River in Centre-du-Québec, Quebec (Canada)

The Rivière aux Chevreuils (in English: Deer River) is a tributary of the south shore of the rivière du Chêne which empties on the south shore of the St. Lawrence River, in the administrative region of Chaudière-Appalaches, in Quebec, in Canada.

The “Rivière aux Chevreuils” flows through the regional county municipalities (MRC) of:
- L'Érable Regional County Municipality: municipality of Lyster;
- Lotbinière Regional County Municipality: municipalities of Sainte-Agathe-de-Lotbinière, Saint-Janvier-de-Joly and Val-Alain.

== Geography ==

The main neighboring watersheds of the “Rivière aux Chevreuils” are:
- north side: rivière du Chêne, Saint-Georges River;
- east side: Armagh River, Filkars River;
- south side: Palmer River, Perdrix River, Bécancour River;
- west side: rivière du Chêne.

The Rivière aux Chevreuils has its source south of the village of Sainte-Agathe-de-Lotbinière, near Chemin Gosford. This head area is located to the north of the Bécancour River, in the “Chutes de Sainte-Agathe” area.

From its source, the “Rivière aux Chevreuils” flows more or less in parallel (south side) with Rivière du Chêne (Leclercville) and on the north side of Perdrix River.
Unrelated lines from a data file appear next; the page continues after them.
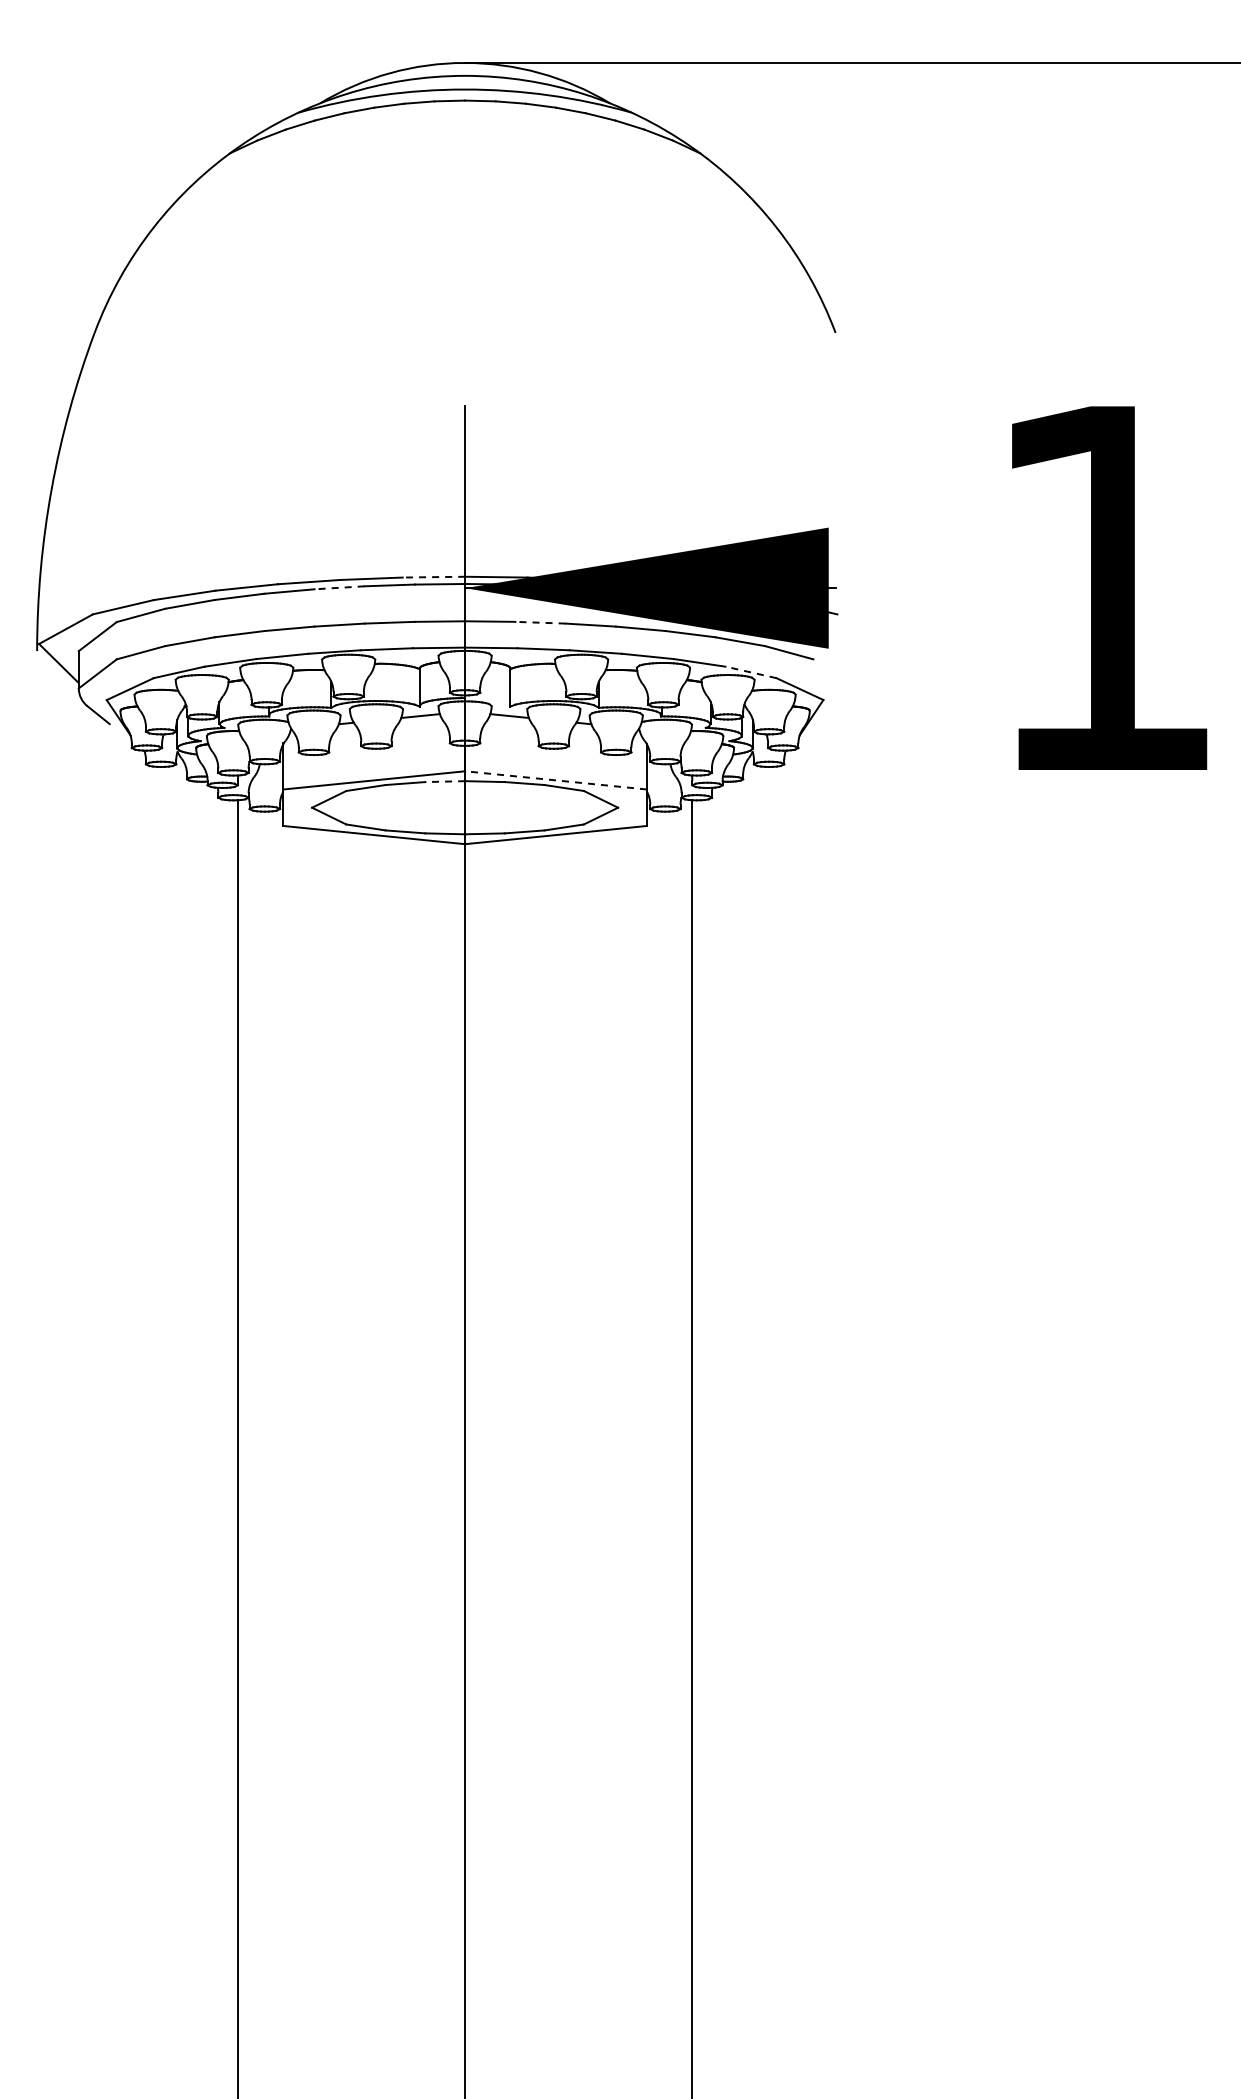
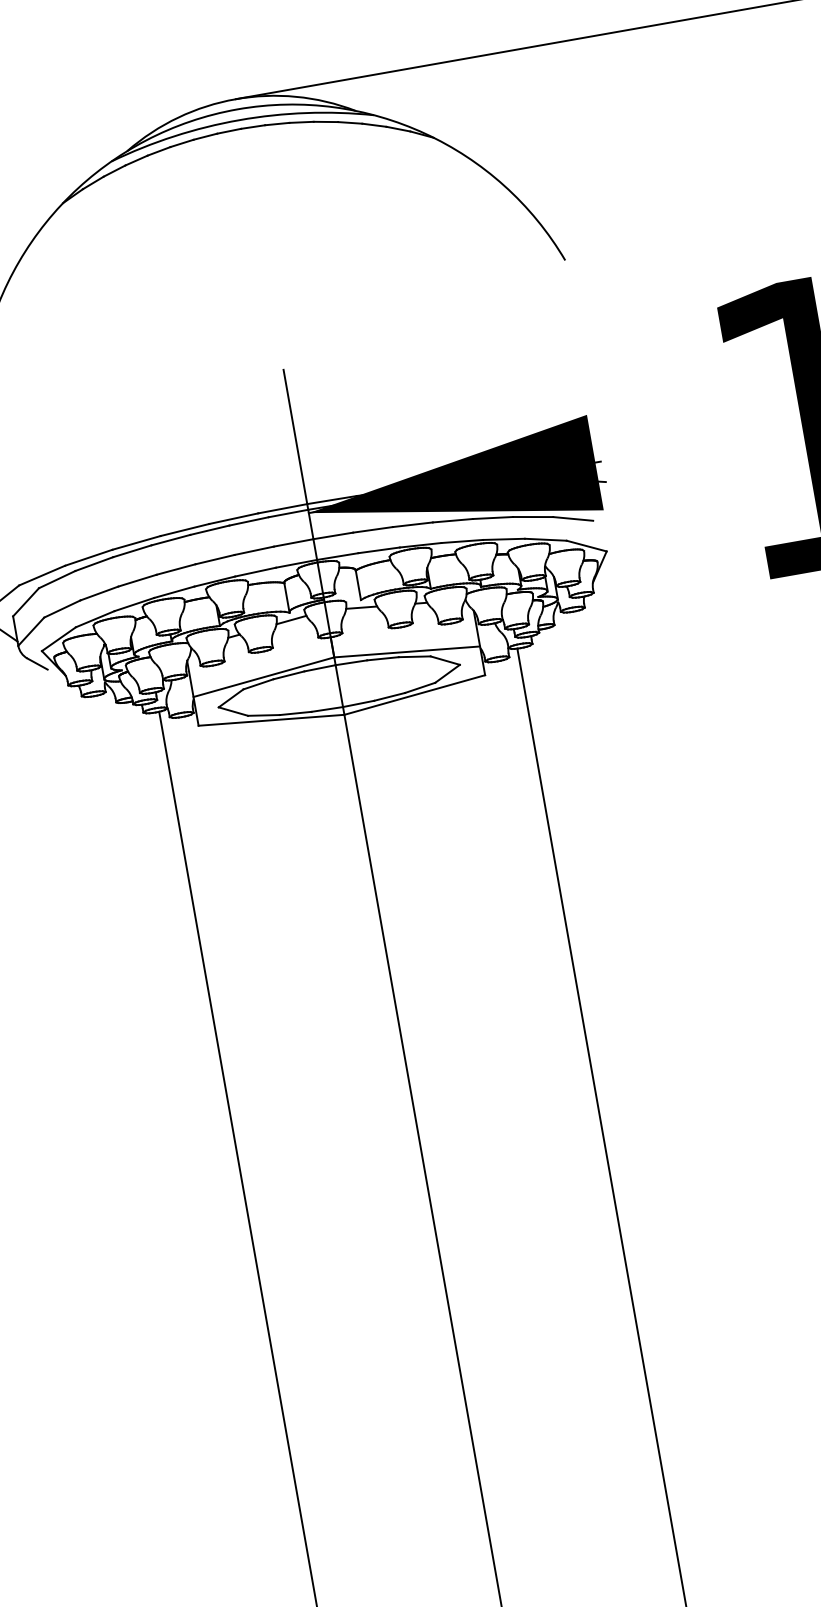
line: (433, 577) -> (282, 509), dashed -> solid
line: (339, 587) -> (209, 530), dashed -> solid
line: (540, 622) -> (372, 529), dashed -> solid
line: (750, 672) -> (545, 539), dashed -> solid
line: (555, 780) -> (406, 652), dashed -> solid
line: (445, 781) -> (320, 668), dashed -> solid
Its course descends over 25.6 km with a drop of 69 m, divided into the following segments:
- 2.6 km north, in Sainte-Agathe-de-Lotbinière, up to Gosford road that it cuts 3.0 km south of the center of the village of Sainte-Agathe-de-Lotbinière;
- 2.3 km north, passing east of the village of Sainte-Agathe-de-Lotbinière, to a country road;
- 2.3 km northwest, to a country road;
- 0. km west, to the municipal limit of Lyster which constitutes the limit between the MRCs of Lotbinière Regional County Municipality and L'Érable Regional County Municipality;
- 3.2 km west, to a road in a place called "Le Nordêt";
- 7.4 km northwest, crossing a large area of marshes and collecting water from the Bisson-Laflamme stream (coming from the southwest), to route 116;
- 4.0 km west, to a road;
- 1.8 km north-west, up to the limit of Saint-Janvier-de-Joly;
- 1.3 km north-west, to its confluence.

The “Rivière aux Chevreuils” flows on the south bank of the rivière du Chêne, 4.1 km (in a direct line) east of the center of the village of Val-Alain.

== Toponymy ==

The toponym "rivière aux Chevreuils" was made official on December 5, 1968, at the Commission de toponymie du Québec.